Sukses

Komisi III DPR: Semua Penegak Hukum Kecolongan Buron Djoko Tjandra Masuk Indonesia

Liputan6.com, Jakarta - Wakil Ketua Komisi III DPR RI Ahmad Sahroni menyampaikan, lolosnya buron kasus pengalihan hak tagih (cessie) Bank Bali, Djoko Tjandra, masuk ke Indonesia menjadi catatan bagi para penegak hukum.

"Semua penegakan hukum pasti kecolongan oleh oknum yang bersangkutan. Cuma penegakan hukum kan tidak serta-merta," kata Sahroni di Kejaksaan Agung (Kejagung), Jakarta Selatan, Senin (6/7/2020).

Menurut Sahroni, orang yang melindungi Djoko Tjandra dari kejaran para penegak hukum telah bekerja sama sejak melarikan buronan tersebut ke luar negeri. Bahkan, oknum tersebut berhasil meloloskannya masuk ke Indonesia.

"Ini ada permainan yang luar biasa yang dilakukan oknum tersebut," kata Sahroni.

Sebelumnya, Menteri Hukum dan Hak Asasi Manusia (Menkumham) Yasonna Laoly menjelaskan, pihaknya tidak dapat melakukan pencekalan terhadap terpidana kasus kriminal yang tidak masuk daftar merah pemberitahuan (red notice) dari Interpol.

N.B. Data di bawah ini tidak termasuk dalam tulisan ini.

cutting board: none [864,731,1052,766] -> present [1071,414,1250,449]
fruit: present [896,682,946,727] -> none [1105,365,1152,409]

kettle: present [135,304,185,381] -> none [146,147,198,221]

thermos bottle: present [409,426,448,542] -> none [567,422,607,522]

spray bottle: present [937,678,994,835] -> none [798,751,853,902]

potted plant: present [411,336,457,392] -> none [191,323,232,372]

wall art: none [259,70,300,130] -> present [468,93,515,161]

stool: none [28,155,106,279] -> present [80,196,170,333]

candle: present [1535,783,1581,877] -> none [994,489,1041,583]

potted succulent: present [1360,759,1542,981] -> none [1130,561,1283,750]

"Seandainya dia masuk dengan benar, dia tidak bisa kami halangi karena dia tidak masuk dalam red notice," ujar Yasonna di Kompleks Parlemen RI, Senayan, Jakarta, Kamis (2/7/2020).

Hal yang sama bisa saja terjadi dalam peristiwa masuknya terpidana kasus pengalihan hak tagih Bank Bali Djoko Sugiarto Tjandra, yang telah buron bertahun-tahun ke Indonesia.

"Seandainya dia masuk dengan cara yang benar (melalui pintu perlintasan keimigrasian), karena menurut Interpol, Djoko Tjandra sudah tidak masuk lagi dalam daftar merah pemberitahuan Interpol sejak 2014," kata dia.

"Jadi kalau seandainya dia masuk dengan benar, ya. Dia tidak bisa kami halangi karena dia tidak masuk dalam red notice," kata Yasonna.

2 dari 3 halaman

Nama Djoko Tjandra tidak pernah ditemukan masuk ke Indonesia

Namun, sampai hari ini, Yasonna mengatakan bahwa nama Djoko Tjandra tidak pernah ditemukan masuk ke Indonesia melalui pintu perlintasan keimigrasian.

Yasonna mengatakan bahwa Kemenkumham, melalui Direktorat Imigrasi sudah melakukan pengecekan terhadap semua data perlintasan keimigrasian di pelabuhan dan bandara untuk melacak apakah benar Djoko Tjandra telah masuk ke Indonesia pada 8 Juni 2020.

"Yang pasti kalau dari segi perlintasan keimigrasian sampai sekarang tidak ada. Kami sudah cek semua data perlintasan, baik laut, laut itu misalnya (pelabuhan) Batam, maupun udara, misalnya di (Bandara) Kualanamu (Medan), (Bandara) Ngurah Rai (Bali), apalagi itu, enggak ada sama sekali namanya Djoko Tjandra," ujar Yasonna.